* [Task to complete]
Give the number of lines in the entries that contain "Base". State only the count.

[Source material — start]

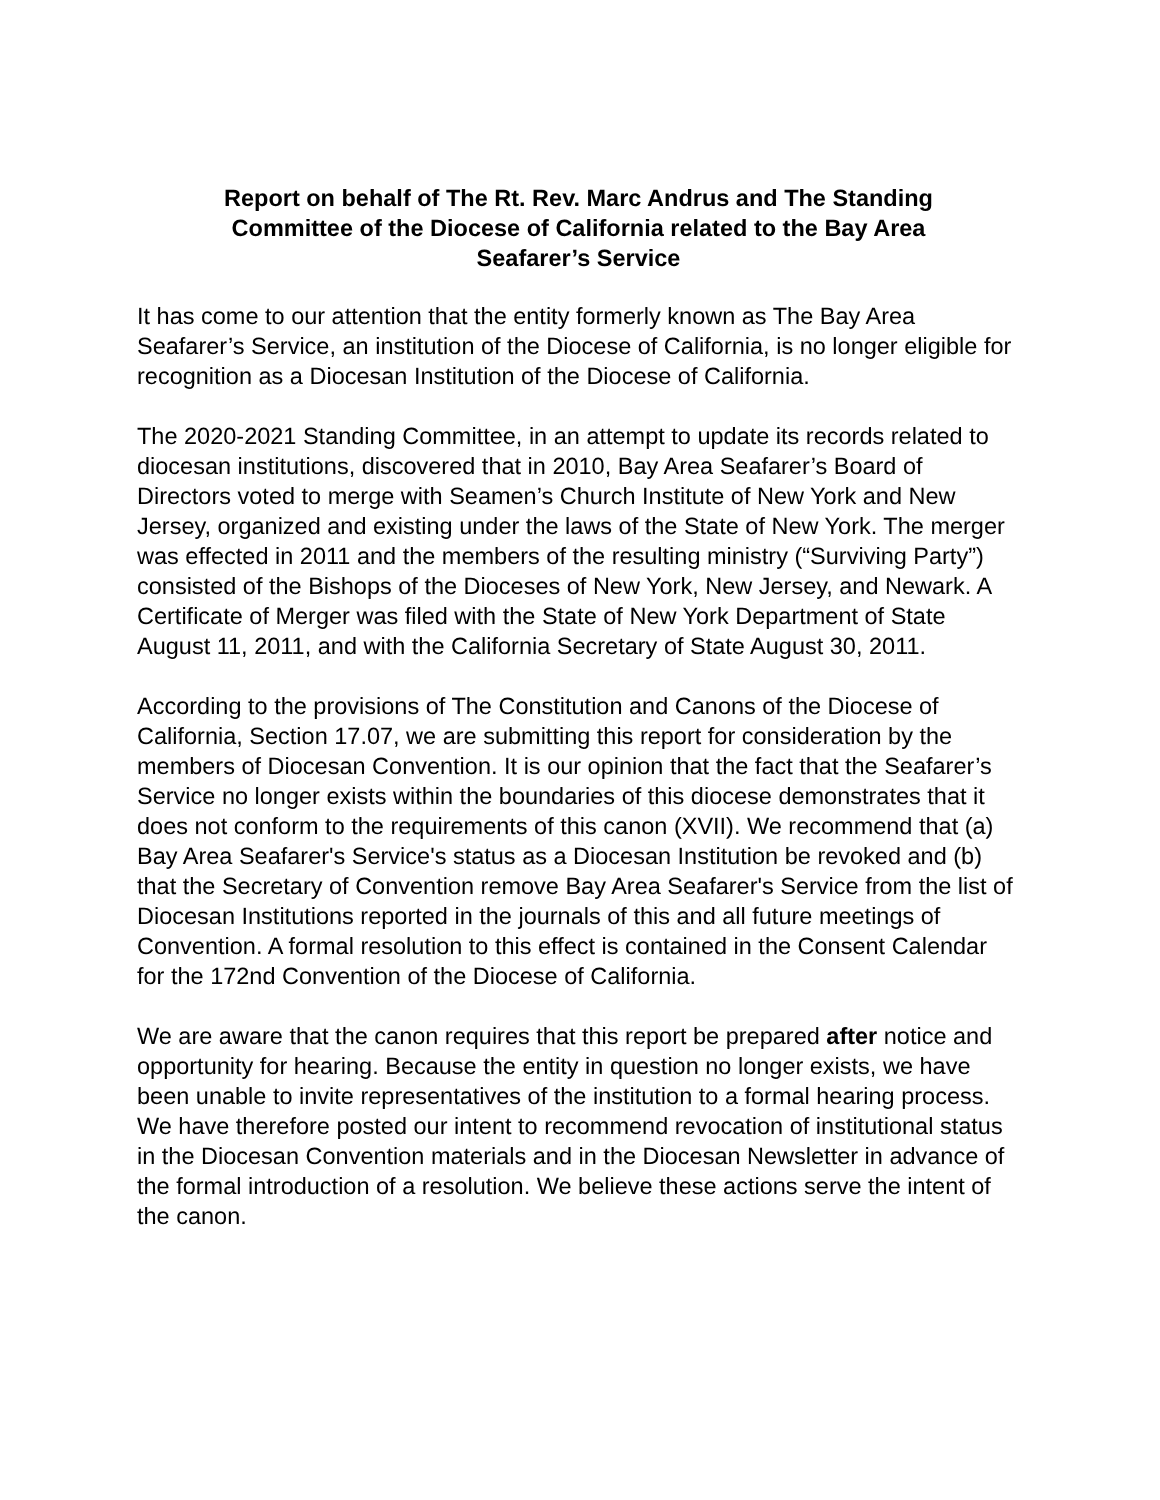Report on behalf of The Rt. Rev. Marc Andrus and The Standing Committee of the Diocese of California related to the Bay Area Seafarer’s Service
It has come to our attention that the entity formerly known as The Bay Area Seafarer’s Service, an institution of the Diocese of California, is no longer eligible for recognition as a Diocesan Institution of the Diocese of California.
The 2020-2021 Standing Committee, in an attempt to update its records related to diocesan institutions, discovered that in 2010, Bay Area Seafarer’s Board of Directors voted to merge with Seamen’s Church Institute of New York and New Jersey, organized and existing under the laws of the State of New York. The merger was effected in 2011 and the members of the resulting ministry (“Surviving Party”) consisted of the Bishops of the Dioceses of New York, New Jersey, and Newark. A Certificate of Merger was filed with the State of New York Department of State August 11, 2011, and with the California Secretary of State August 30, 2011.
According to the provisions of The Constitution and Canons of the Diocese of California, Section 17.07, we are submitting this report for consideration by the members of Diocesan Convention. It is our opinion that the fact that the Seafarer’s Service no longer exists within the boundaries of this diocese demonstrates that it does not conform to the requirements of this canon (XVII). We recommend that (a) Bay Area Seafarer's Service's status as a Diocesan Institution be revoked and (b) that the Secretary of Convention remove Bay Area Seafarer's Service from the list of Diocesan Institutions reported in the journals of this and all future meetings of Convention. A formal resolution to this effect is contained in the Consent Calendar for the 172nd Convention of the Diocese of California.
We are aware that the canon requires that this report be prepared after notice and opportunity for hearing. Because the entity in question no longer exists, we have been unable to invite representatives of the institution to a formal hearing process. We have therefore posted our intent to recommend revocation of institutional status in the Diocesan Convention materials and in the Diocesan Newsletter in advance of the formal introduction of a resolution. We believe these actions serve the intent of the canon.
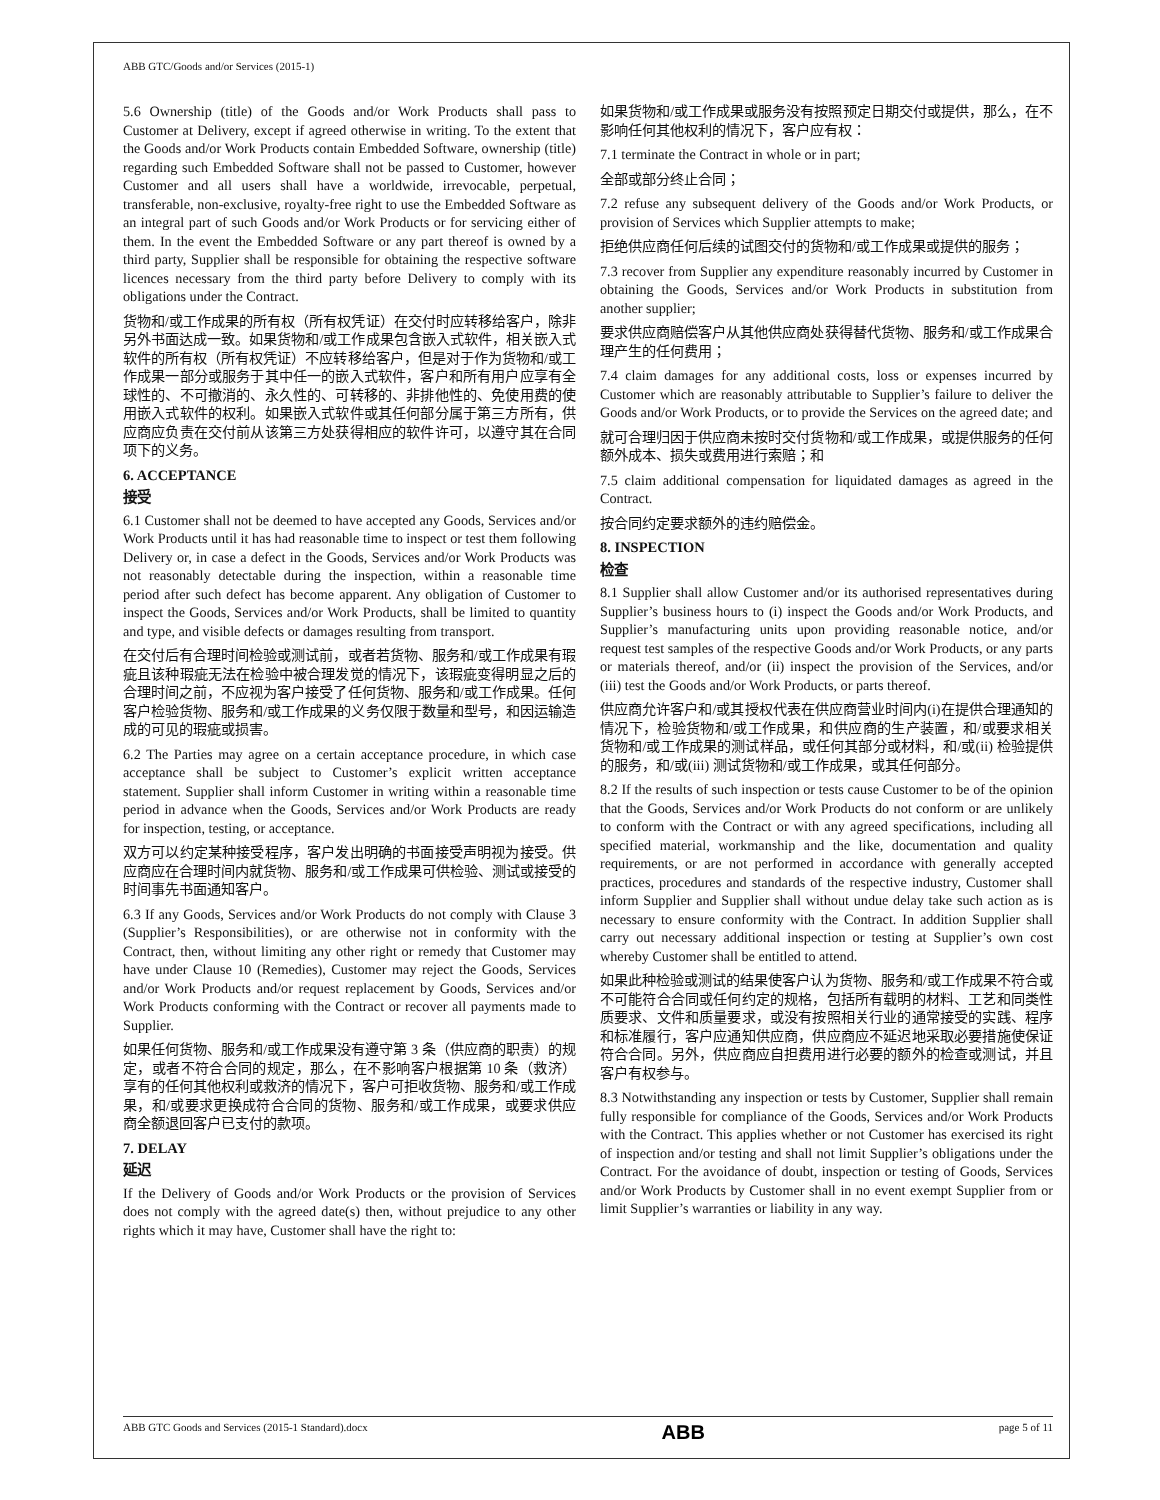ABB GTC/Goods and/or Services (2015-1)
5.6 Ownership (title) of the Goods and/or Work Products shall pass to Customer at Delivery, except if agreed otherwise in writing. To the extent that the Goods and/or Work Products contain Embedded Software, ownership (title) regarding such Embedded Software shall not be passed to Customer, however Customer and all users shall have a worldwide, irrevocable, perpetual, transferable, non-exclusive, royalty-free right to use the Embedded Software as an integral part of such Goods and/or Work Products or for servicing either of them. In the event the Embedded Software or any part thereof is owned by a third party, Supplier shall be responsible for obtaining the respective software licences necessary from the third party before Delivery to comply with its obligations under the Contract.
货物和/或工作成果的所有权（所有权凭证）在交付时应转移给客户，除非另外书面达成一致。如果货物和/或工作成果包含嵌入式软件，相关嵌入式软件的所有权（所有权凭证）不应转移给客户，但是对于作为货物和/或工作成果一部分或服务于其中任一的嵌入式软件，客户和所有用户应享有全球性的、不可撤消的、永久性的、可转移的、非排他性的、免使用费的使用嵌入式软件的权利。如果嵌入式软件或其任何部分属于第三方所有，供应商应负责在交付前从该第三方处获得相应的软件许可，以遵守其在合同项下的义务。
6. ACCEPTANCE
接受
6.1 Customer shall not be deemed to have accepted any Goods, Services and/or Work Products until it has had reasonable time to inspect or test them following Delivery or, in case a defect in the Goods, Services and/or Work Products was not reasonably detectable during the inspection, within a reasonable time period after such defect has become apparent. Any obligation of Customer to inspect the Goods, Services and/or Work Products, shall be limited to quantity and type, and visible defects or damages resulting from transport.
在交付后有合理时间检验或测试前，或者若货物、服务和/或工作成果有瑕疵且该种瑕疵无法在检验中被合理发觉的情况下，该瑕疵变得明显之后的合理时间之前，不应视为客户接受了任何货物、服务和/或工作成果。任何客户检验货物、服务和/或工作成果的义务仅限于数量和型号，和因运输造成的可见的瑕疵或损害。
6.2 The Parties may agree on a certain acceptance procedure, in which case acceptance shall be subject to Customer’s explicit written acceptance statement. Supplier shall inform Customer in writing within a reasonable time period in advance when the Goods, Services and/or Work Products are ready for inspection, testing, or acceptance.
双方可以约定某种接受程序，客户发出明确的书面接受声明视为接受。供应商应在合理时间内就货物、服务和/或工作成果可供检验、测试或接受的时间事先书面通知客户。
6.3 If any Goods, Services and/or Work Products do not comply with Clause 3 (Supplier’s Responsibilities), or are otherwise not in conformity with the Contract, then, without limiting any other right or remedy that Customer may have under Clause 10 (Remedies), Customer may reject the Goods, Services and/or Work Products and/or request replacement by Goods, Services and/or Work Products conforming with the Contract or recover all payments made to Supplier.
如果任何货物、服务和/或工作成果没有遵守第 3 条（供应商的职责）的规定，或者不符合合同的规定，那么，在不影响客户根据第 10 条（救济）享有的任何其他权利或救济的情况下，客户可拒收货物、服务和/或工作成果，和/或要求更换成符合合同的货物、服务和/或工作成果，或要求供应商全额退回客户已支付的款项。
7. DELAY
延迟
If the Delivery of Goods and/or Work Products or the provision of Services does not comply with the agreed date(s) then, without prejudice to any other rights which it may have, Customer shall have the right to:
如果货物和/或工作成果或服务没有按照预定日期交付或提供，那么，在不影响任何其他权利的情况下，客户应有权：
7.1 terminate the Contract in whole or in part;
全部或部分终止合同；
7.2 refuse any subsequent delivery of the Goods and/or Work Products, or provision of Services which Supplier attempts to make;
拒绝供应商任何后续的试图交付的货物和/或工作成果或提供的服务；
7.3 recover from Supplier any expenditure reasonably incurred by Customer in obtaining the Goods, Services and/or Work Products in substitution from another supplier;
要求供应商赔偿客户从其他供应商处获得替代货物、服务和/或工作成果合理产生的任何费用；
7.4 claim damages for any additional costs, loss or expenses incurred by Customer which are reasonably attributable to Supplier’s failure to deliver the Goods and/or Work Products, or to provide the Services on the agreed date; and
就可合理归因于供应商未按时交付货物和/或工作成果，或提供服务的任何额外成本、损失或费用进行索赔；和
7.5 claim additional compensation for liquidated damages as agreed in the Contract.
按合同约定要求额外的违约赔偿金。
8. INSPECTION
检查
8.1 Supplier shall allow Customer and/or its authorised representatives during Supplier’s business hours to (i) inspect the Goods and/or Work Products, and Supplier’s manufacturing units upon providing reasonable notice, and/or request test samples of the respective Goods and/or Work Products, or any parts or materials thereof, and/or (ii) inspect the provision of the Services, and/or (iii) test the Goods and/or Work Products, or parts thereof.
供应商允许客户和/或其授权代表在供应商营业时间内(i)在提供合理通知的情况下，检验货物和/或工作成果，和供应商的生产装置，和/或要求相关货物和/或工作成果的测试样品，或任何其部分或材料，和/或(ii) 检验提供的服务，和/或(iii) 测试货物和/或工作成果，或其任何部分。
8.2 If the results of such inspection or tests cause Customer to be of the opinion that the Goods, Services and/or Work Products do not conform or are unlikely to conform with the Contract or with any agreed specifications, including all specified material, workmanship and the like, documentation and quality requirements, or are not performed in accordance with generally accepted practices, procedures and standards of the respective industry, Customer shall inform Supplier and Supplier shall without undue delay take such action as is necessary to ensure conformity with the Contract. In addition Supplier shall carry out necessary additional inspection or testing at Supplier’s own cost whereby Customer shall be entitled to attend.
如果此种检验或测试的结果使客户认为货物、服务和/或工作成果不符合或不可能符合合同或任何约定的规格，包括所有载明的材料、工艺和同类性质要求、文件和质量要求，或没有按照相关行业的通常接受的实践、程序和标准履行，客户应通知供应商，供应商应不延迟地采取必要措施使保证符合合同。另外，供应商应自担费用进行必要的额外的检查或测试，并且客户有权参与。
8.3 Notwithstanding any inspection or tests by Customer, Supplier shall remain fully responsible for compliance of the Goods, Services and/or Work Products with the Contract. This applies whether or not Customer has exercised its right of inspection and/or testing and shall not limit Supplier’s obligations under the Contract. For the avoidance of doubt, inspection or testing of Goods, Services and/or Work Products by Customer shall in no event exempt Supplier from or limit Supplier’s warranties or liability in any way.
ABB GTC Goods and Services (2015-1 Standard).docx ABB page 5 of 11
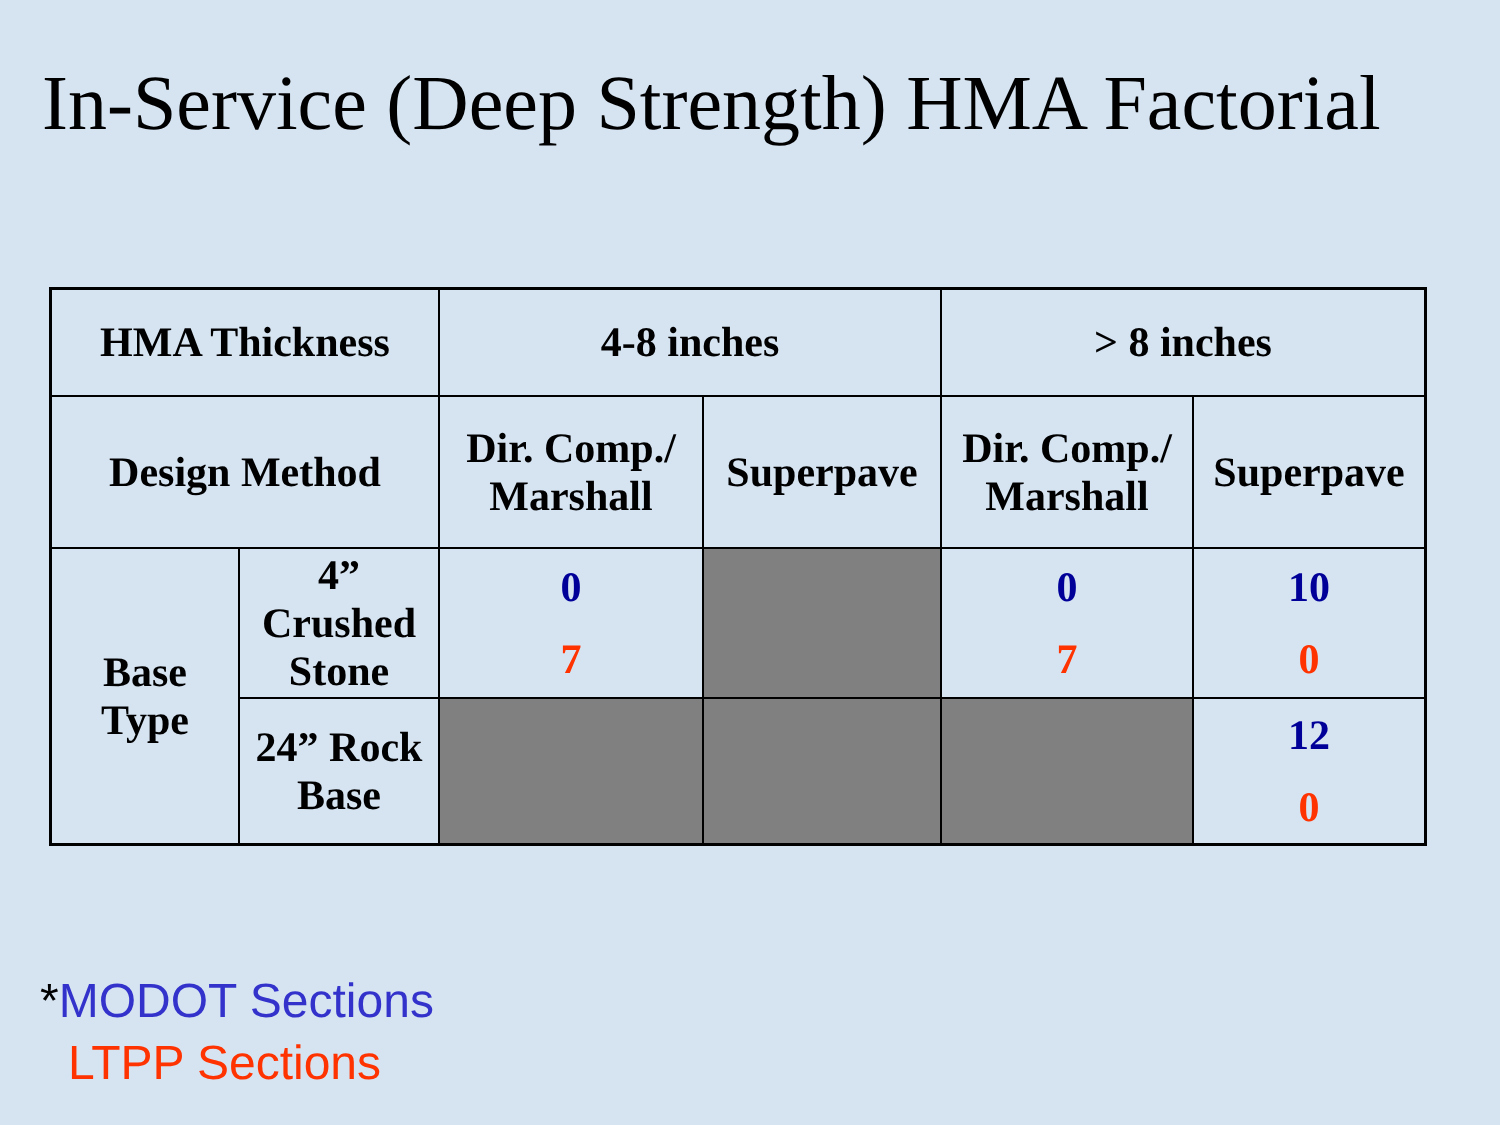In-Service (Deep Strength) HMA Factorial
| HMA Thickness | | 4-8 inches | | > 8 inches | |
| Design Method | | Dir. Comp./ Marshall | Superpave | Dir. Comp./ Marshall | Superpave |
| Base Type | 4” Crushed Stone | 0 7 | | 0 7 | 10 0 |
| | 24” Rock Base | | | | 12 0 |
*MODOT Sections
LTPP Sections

[Source material — finish]

* [Written solution]
2